▶ LISTED ENTRIES
======

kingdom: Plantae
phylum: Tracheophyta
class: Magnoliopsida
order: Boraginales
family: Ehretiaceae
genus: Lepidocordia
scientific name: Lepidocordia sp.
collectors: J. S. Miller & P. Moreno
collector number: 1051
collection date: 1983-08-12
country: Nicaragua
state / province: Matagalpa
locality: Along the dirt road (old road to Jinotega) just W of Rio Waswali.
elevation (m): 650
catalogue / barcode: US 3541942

======

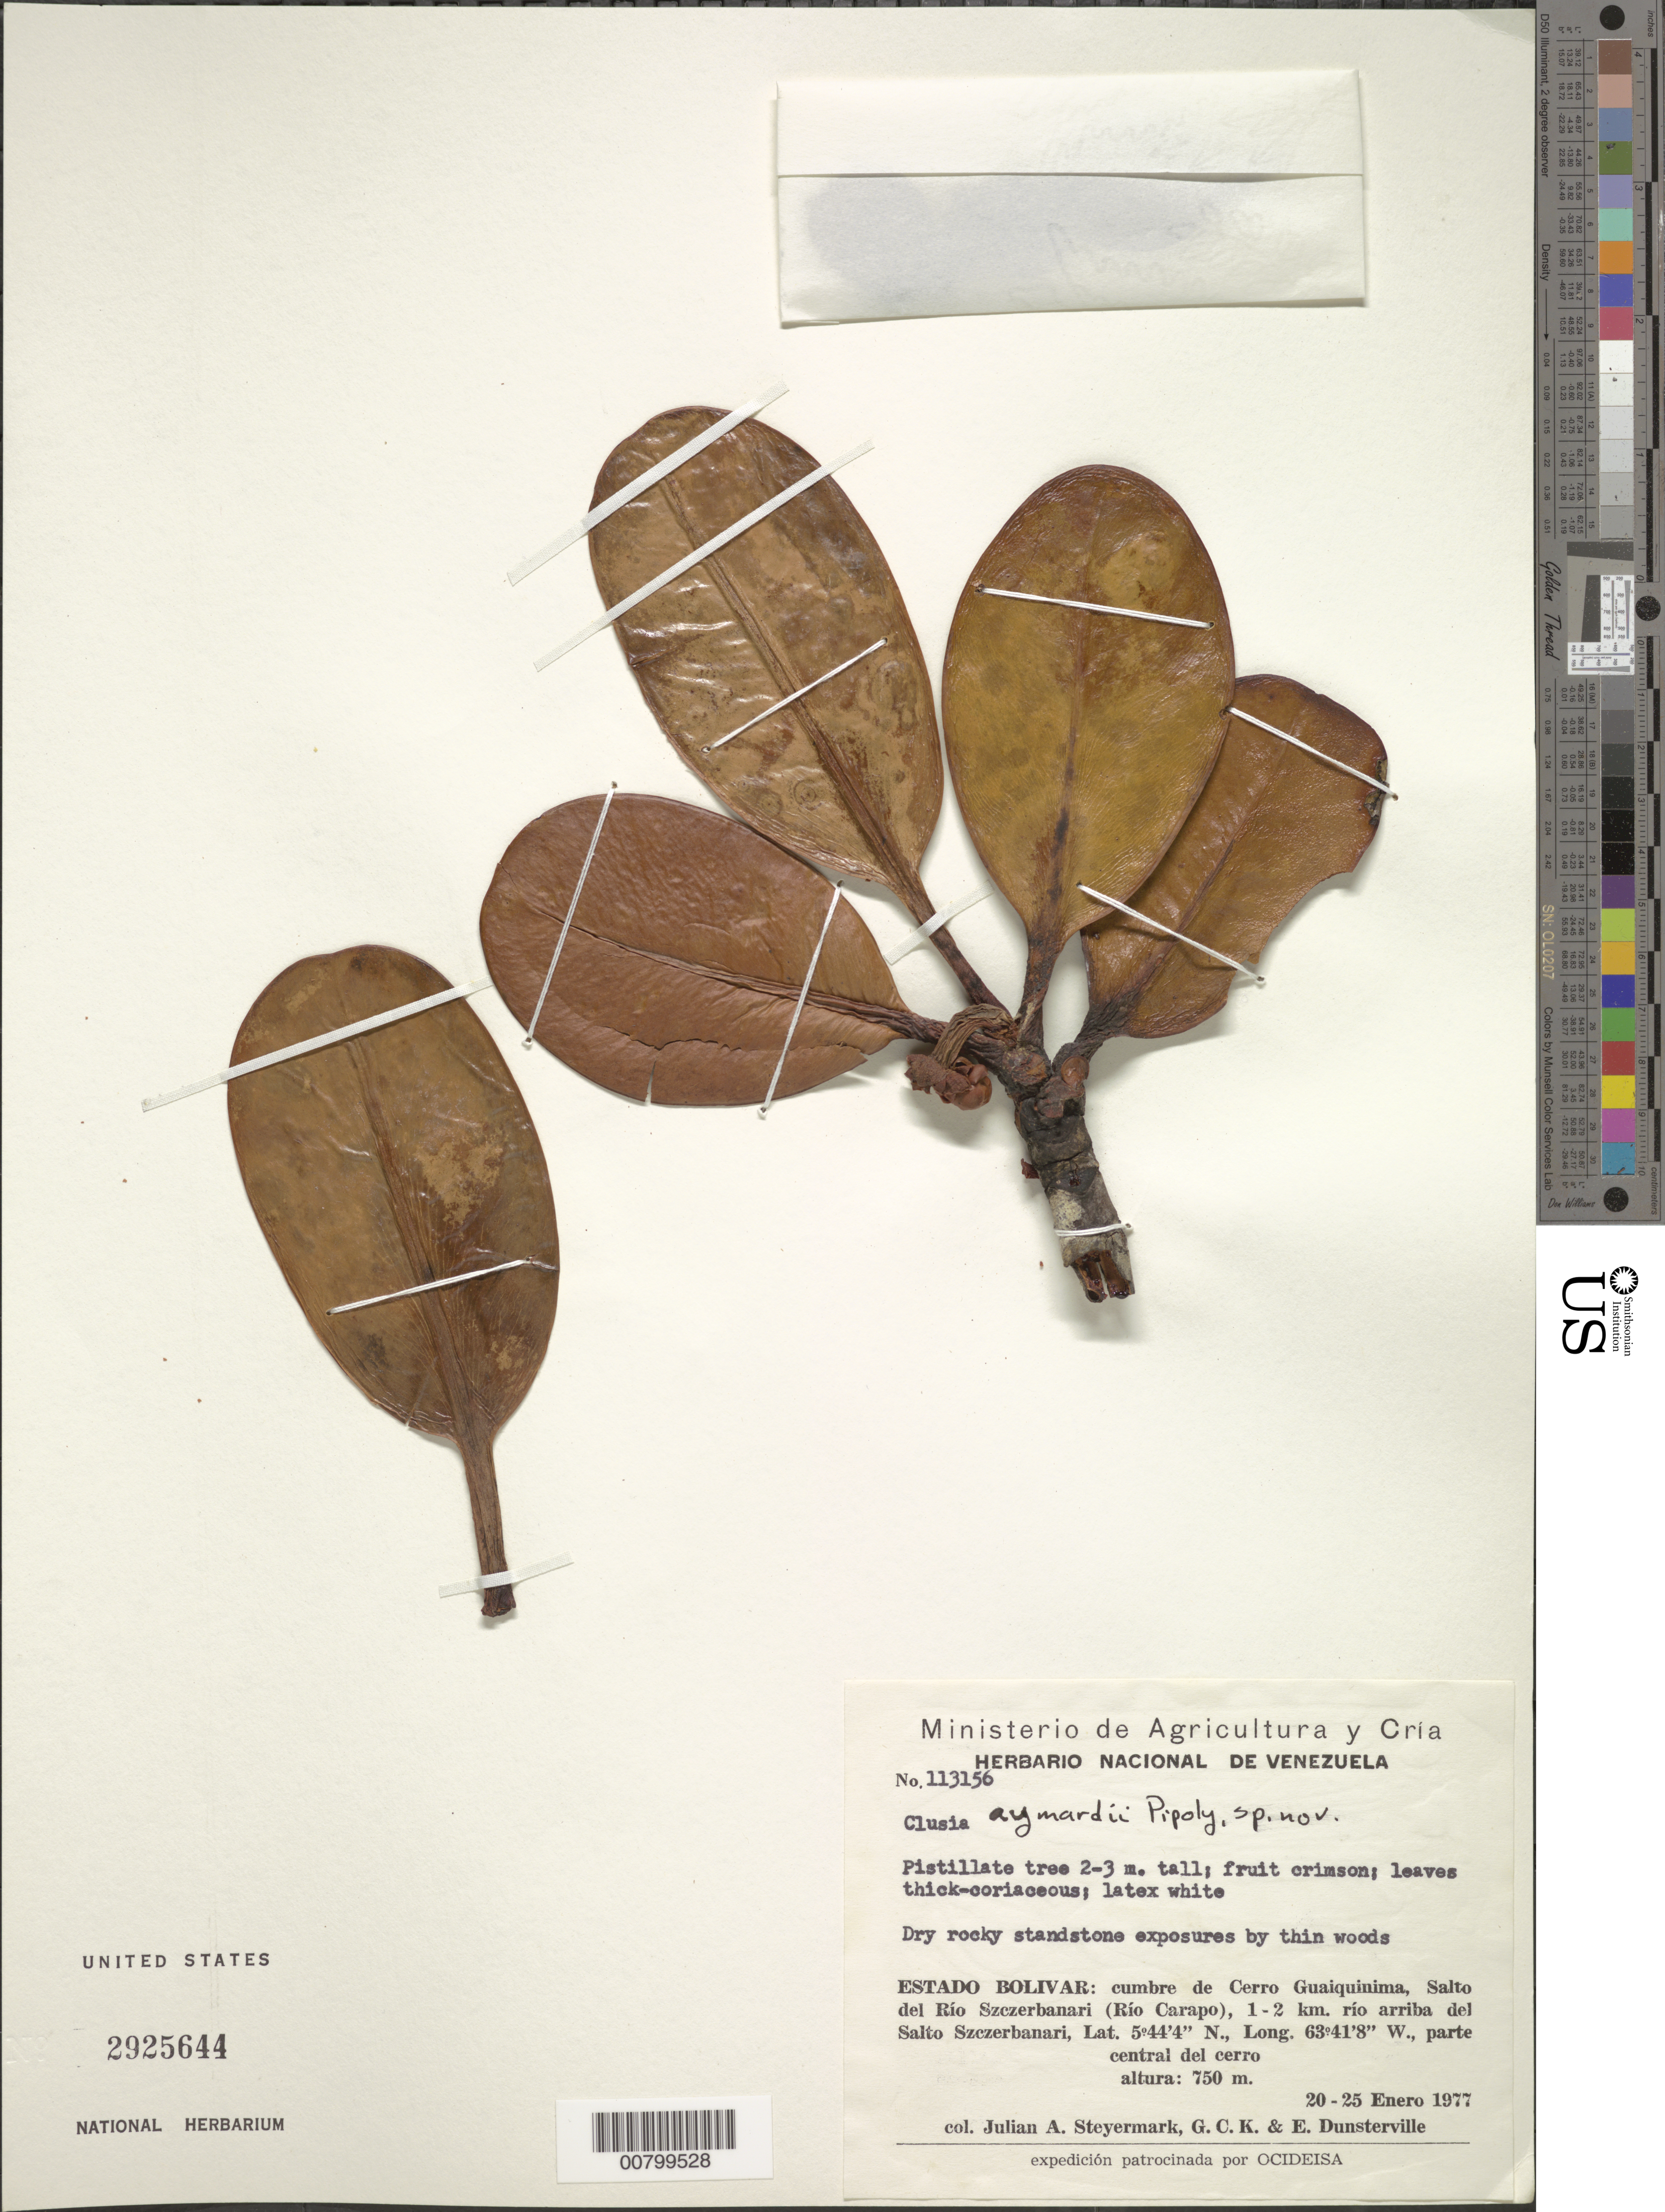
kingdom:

======

▶ REQUIRED WORK
Change "collection date" to "date collected" in the data between the lines holding "family: Ehretiaceae" and "elevation (m): 650", inclusive, and give back only those lines.

▶ ANSWER TO THE TASK
family: Ehretiaceae
genus: Lepidocordia
scientific name: Lepidocordia sp.
collectors: J. S. Miller & P. Moreno
collector number: 1051
date collected: 1983-08-12
country: Nicaragua
state / province: Matagalpa
locality: Along the dirt road (old road to Jinotega) just W of Rio Waswali.
elevation (m): 650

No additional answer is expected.